Dan Perea, stylist, and David Voors, client, are key players in the small town ritual at Fred's Barber Shop in La Verne. While the haircut may be the up-front reason for going to the shop, the conversation is the key element that brings customers back. / photo by Alen Zilic

Dan Perea, stylist, and David Voors, client, are key players in the small town ritual at Fred’s Barber Shop in La Verne. While the haircut may be the up-front reason for going to the shop, the conversation is the key element that brings customers back. / photo by Alen Zilic

by Nune Gazdhyan
photography by Alen Zilic

Hair today, gone tomorrow. Snip, snip, snip are the continuous sounds accompanying Jay Wright, barber/stylist, as she sets free strands of hair grown wild.

Sandwiched between two buildings is Fred’s Barber Shop, located in Old Town La Verne. The lazy spinning of the barber pole mounted by the entrance and the sun rays entertaining through the window create a classic picture painted by Norman Rockwell, the famous artist, but this is one place that is not a mirage. “Don’t blink, or you’ll drive right past us,” says Wright.

Playing to the Chamber of Commerce’s Old Town theme, this classic barber shop, owned by Frank Ayala, a devoted believer in making people happy and keeping them connected with the past, fits right in.

“We’re still waiting for Andy and Barney to come in from Mayberry,” jokes Wright.

The shop does have a movie-like quality to it. With the antiquity of the building and the town, it seems to be a perfect place to make old-fashioned movies, yet, once inside, the past and the present mingle.

There are rows of random pictures decking the walls, depicting a gallery not yet organized. There are pictures of barber shops and flowers placed like missing puzzle pieces in a collage. Included are fruit crate labels — prominently displayed in the shop. “The pictures just portray some of the things that the owner, Fred Ayala, likes,” says Wright.

While keeping true to portraying the past and servicing males, this shop has made one big modification and turned into an inviting place for both sexes: it offers both male and female hair stylists.
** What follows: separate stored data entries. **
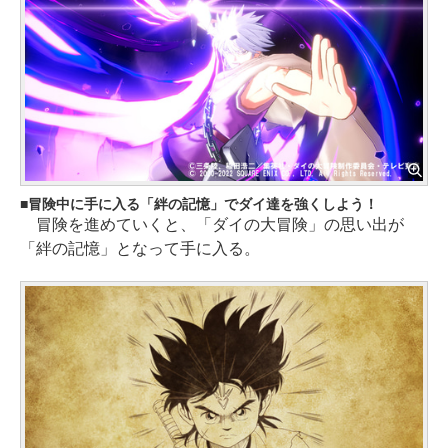
冒険中に手に入る「絆の記憶」でダイ達を強くしよう！
冒険を進めていくと、「ダイの大冒険」の思い出が
「絆の記憶」となって手に入る。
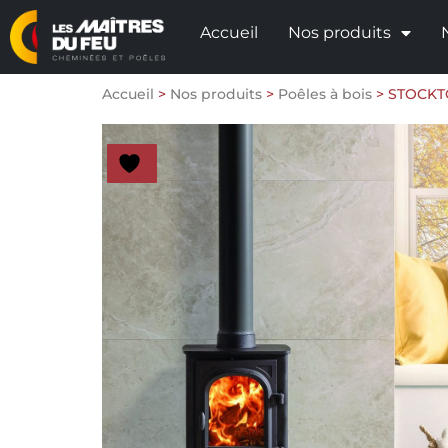
Accueil
Nos produits
Accueil
>
Nos produits
>
Poêles à bois
>
STOCKT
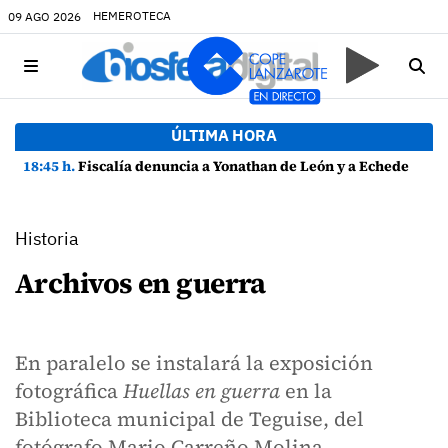
HEMEROTECA
09 AGO 2026
ÚLTIMA HORA
18:45 h.
Fiscalía denuncia a Yonathan de León y a Echedey Eugenio por presuntas anomalías en contratos festivos
Historia
Archivos en guerra
En paralelo se instalará la exposición
fotográfica
Huellas en guerra
en la
Biblioteca municipal de Teguise, del
fotógrafo Mario Carreño Molina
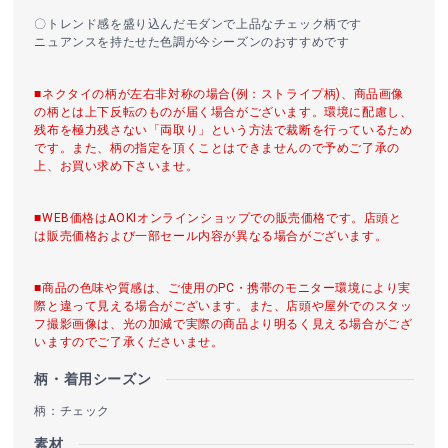
〇トレンド感を盛り込んだモダンで上品なチェック柄です
ニュアンスを持たせた色調が今シーズンのおすすめです
■ネクタイの柄が左右非対称の場合(例：ストライプ柄)、商品画像
の柄とは上下反転のものが届く場合がございます。環境に配慮し、
残布を極力残さない「両取り」という方法で裁断を行っているため
です。また、柄の指定を頂くことはできませんので予めご了承の
上、お買い求め下さいませ。
■WEB価格はAOKIオンラインショップでの販売価格です。店頭と
は販売価格および一部セール内容が異なる場合がございます。
■商品の色味や質感は、ご使用のPC・携帯のモニター環境により実
際と違って見える場合がございます。また、店頭や屋外でのスタッ
フ撮影画像は、光の加減で実際の商品より明るく見える場合がござ
いますのでご了承くださいませ。
柄・着用シーズン
柄：チェック
素材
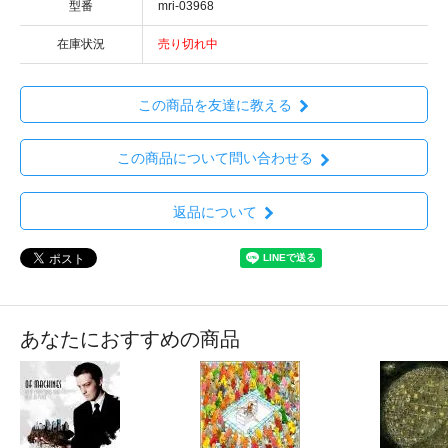
型番
mri-03968
在庫状況
売り切れ中
この商品を友達に教える
この商品について問い合わせる
返品について
あなたにおすすめの商品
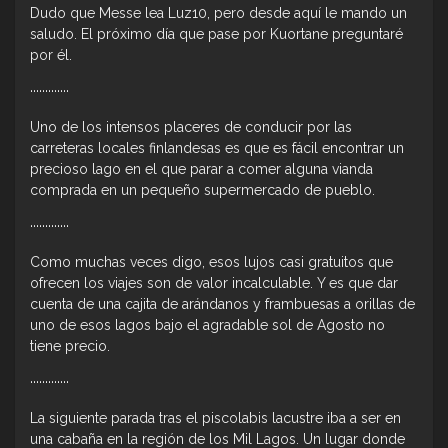
Dudo que Messe lea Luz10, pero desde aquí le mando un
saludo. El próximo día que pase por Kuortane preguntaré
por él.
·············
Uno de los intensos placeres de conducir por las
carreteras locales finlandesas es que es fácil encontrar un
precioso lago en el que parar a comer alguna vianda
comprada en un pequeño supermercado de pueblo.
·············
Como muchas veces digo, esos lujos casi gratuitos que
ofrecen los viajes son de valor incalculable. Y es que dar
cuenta de una cajita de arándanos y frambuesas a orillas de
uno de esos lagos bajo el agradable sol de Agosto no
tiene precio.
·············
La siguiente parada tras el piscolabis lacustre iba a ser en
una cabaña en la región de los Mil Lagos. Un lugar donde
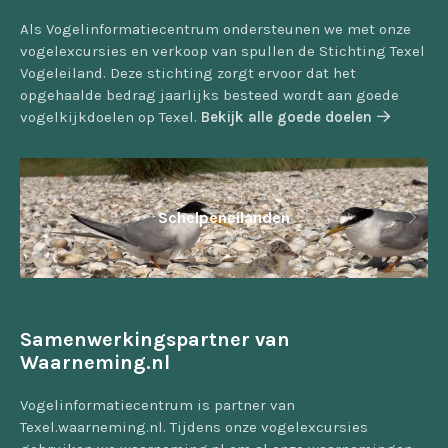
Als Vogelinformatiecentrum ondersteunen we met onze
vogelexcursies en verkoop van spullen de Stichting Texel
Vogeleiland. Deze stichting zorgt ervoor dat het
opgehaalde bedrag jaarlijks besteed wordt aan goede
vogelkijkdoelen op Texel.
Bekijk alle goede doelen
Schelpeneilanden
Samenwerkingspartner van
Waarneming.nl
Vogelinformatiecentrum is partner van
Texel.waarneming.nl. Tijdens onze vogelexcursies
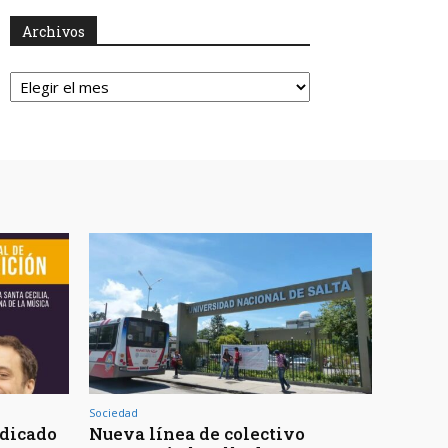
Archivos
Archivos
Sociedad
adicado
Nueva línea de colectivo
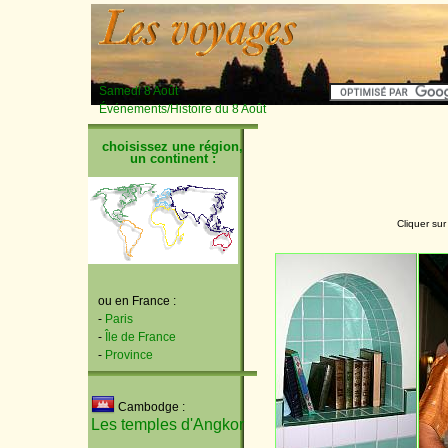
Samedi 8 Août
Événements/Histoire du 8 Août
choisissez une région,
un continent :
Cliquer sur
ou en France :
-
Paris
-
Île de France
-
Province
Cambodge :
Les temples d'Angkor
Yet, from the looks of it, one can tell that this tiny relic of the past is still dominated by men who are looking for a good old-fashioned place where they can trust their hair-do to the barber’s imagination, while having a good conversation.

“I love it here, I love the town, and I enjoy watching my clients leave the shop with a smile,” says Dan Perea, barber/hair stylist.

At Fred’s Barber shop, there is still a special bond with the barber and the clients. The barbers are devoted to their art of molding great hair styles, giving out sweets and occasionally healing the souls of their clients with prayers. Wright, being a devout Christian, promises to pray for her clients’ after finding out that there are difficulties in their lives. She also gives many encouraging words and advice to her clients.

The encouraging words and the satisfied customers spread the word of this shop, attracting new clients and keeping many old ones.

“They know how to cut my hair, and Dan’s conversation is entertaining,” says Daren Ruskin, a client for three years.

He drives all the way from Fontana to La Verne in order to get his hair cut.

Ruskin is not alone; while the shop serves the community, it also receives many clients from many surrounding cities such as San Dimas, Pomona and Upland. The key to their many clients is their “good old-fashioned atmosphere,” according to Wright.

This is a place for more than cutting hair; it’s a place of gathering, a place to be entertained, and a place to share feelings and get advice on everything, from fixing a car to making pot roast. “You can come here for a hair cut, but you’ll leave here with a glimpse of the past,” says Ruskin.

Once a bank vault used to store money and jewels, the building has been a La Verne treasure for years, eventually transforming to a place that the elderly can get away to recollect the past while the young gain the opportunity to step into the past.

A barber shop had a greater meaning in the old west. It was more than a place to “hang out”; it was also the local dentistry and the clinic. A foot operation and a decayed tooth were twin maladies that were treated by the old fashioned barber.

Today, shops like Fred’s retain some of the restorative qualities of the past. This shop in particular has become an attraction frequented by “old timers,” as well as by well-known members of the community.

“Most of the Councilmen come here for haircuts,” says La Verne Councilman Dan Harden. He has been a faithful customer of the shop since the opening.

There are not many places left in today’s society where individuals can get away and connect with the past. There is also a lack of “true” barber shops where men can go to assemble. They have been replaced by beauty salons and hair styling shops.

“I feel good knowing that I am giving someone more than just a haircut. By working here, I am able to help them connect with old memories while they get a new look,” says Perea.

Most men, especially ones used to the atmosphere of barber shops, cringe at the thought of having to go to a beauty salon or a hair stylist to get their hair cut. Breaking the rules of a fast-paced society, this is one place where people and things slow down, and the sun seems to take longer to set, allowing time for bonding and laughter, triggered by the devotion of a tiny barber shop refusing to speed up its pace.